Grundsätzlich muss im ganzen Land vieles zurechtgerückt werden. Aber warum soll man nicht in einer Modellregion Ostdeutschland einiges ausprobieren? Zum Beispiel, indem man eine Reihe Bestimmungen – vielleicht für fünf oder zehn Jahre – aufhebt und sieht, was sich daraus entwickelt. Etwa am Arbeitsmarkt mit einem Niedriglohnsektor, beim Kündigungsschutz und befristeten Arbeitverhältnissen, beim Flächentarif und betrieblichen Bündnissen für Arbeit, aber auch beim Planungs- und Vergaberecht.

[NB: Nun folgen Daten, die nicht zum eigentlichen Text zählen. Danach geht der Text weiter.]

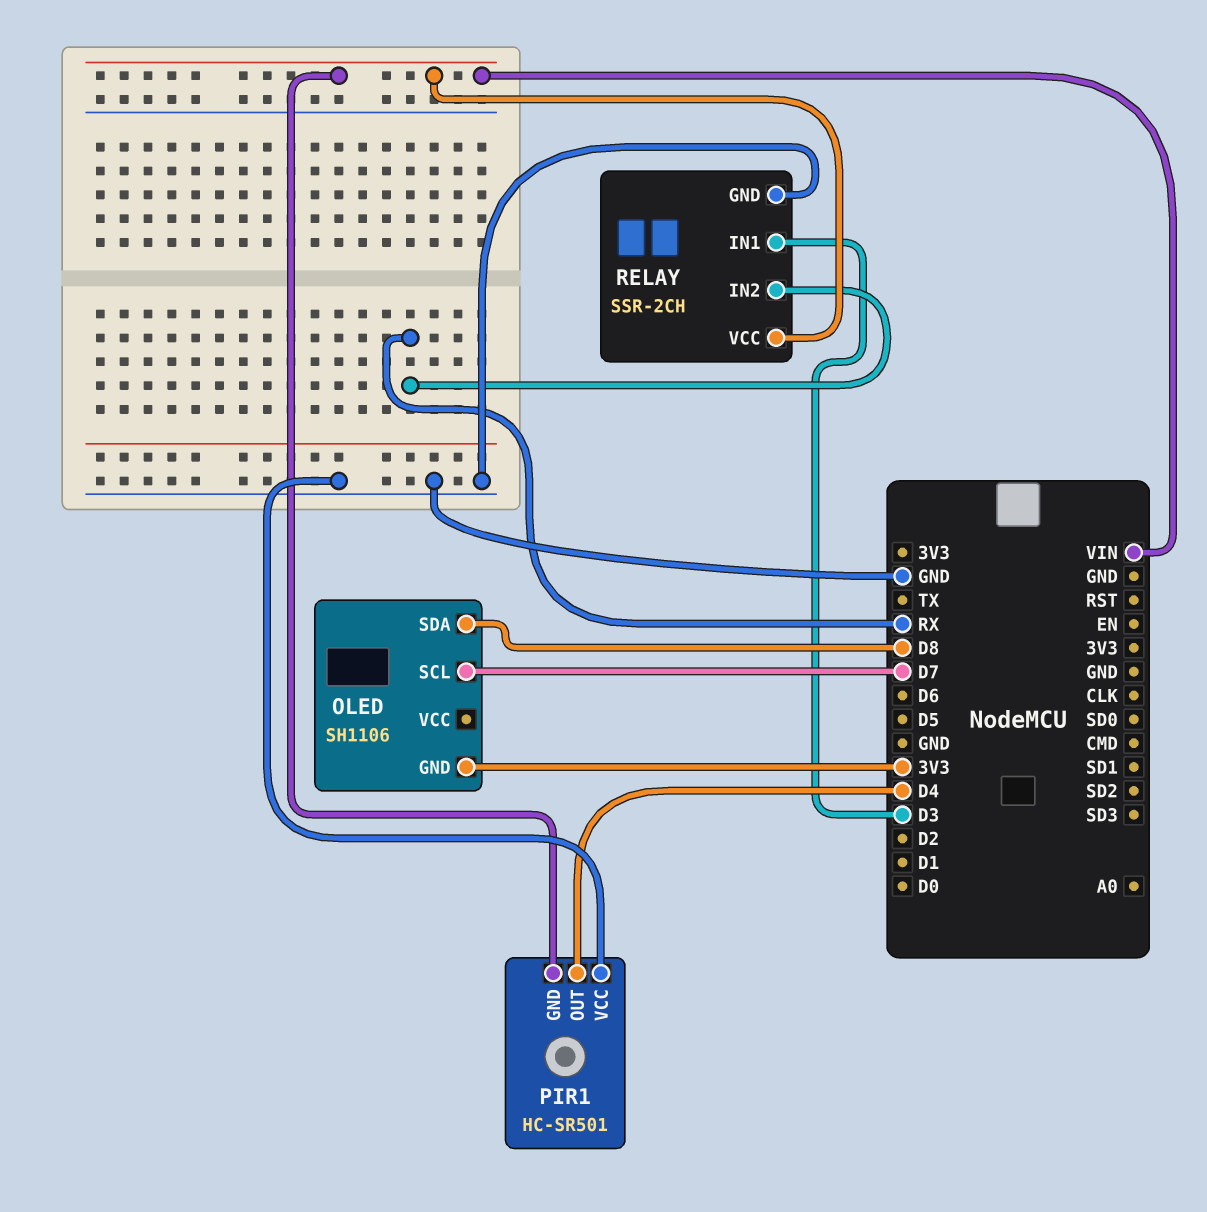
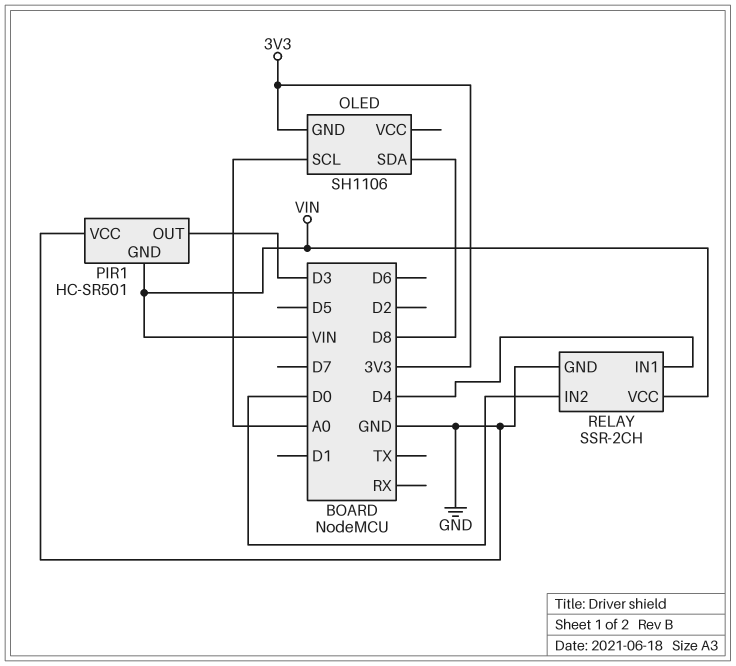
OLED pin SCL: D7 -> A0
PIR1 pin OUT: D4 -> D3
RELAY pin IN1: D3 -> D4
RELAY pin IN2: RX -> D0

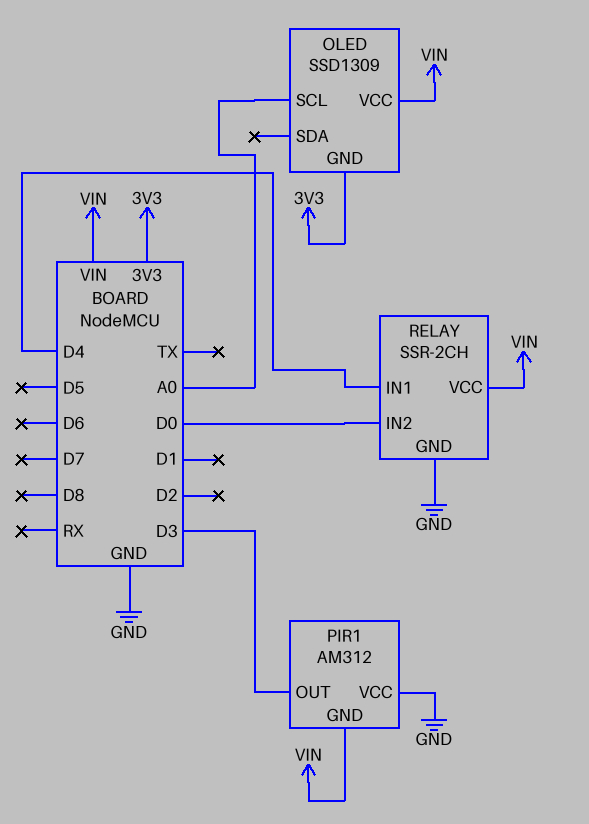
OLED: SH1106 -> SSD1309
OLED pin SDA: D8 -> none
OLED pin VCC: none -> VIN
PIR1: HC-SR501 -> AM312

Das ganze Land ein einziges Experiment?

Wir haben tatsächlich zu wenig Mut, bestimmte Dinge auszuprobieren. Nehmen Sie den Versuch der sächsischen Metall-Arbeitgeber, in der letzten Tarifrunde vom gesamtdeutschen Muster abweichen zu wollen. Der Versuch ist gescheitert, ohne dass er auch nur eine Chance hatte, seine positiven Wirkungen in der Praxis zu beweisen. Der eigene Westverband hat das blockiert.

Sie werden an diesem Montag wieder die Hannover Messe eröffnen. Freuen Sie sich darauf?

Ich bin immer begeistert auf der Hannovermesse unterwegs. Vor allem die Menschen, die dort mit großer Überzeugung versuchen, ihre Entwicklungsergebnisse zu verkaufen, faszinieren mich. Da kann man sehen, wo die Stärken der deutschen Industrie sind. Zumal sich die Konjunktur ja erholt. Ich erwarte eine gute Stimmung in Hannover .

Das Gespräch führten Antje Sirleschtov und Ursula Weidenfeld.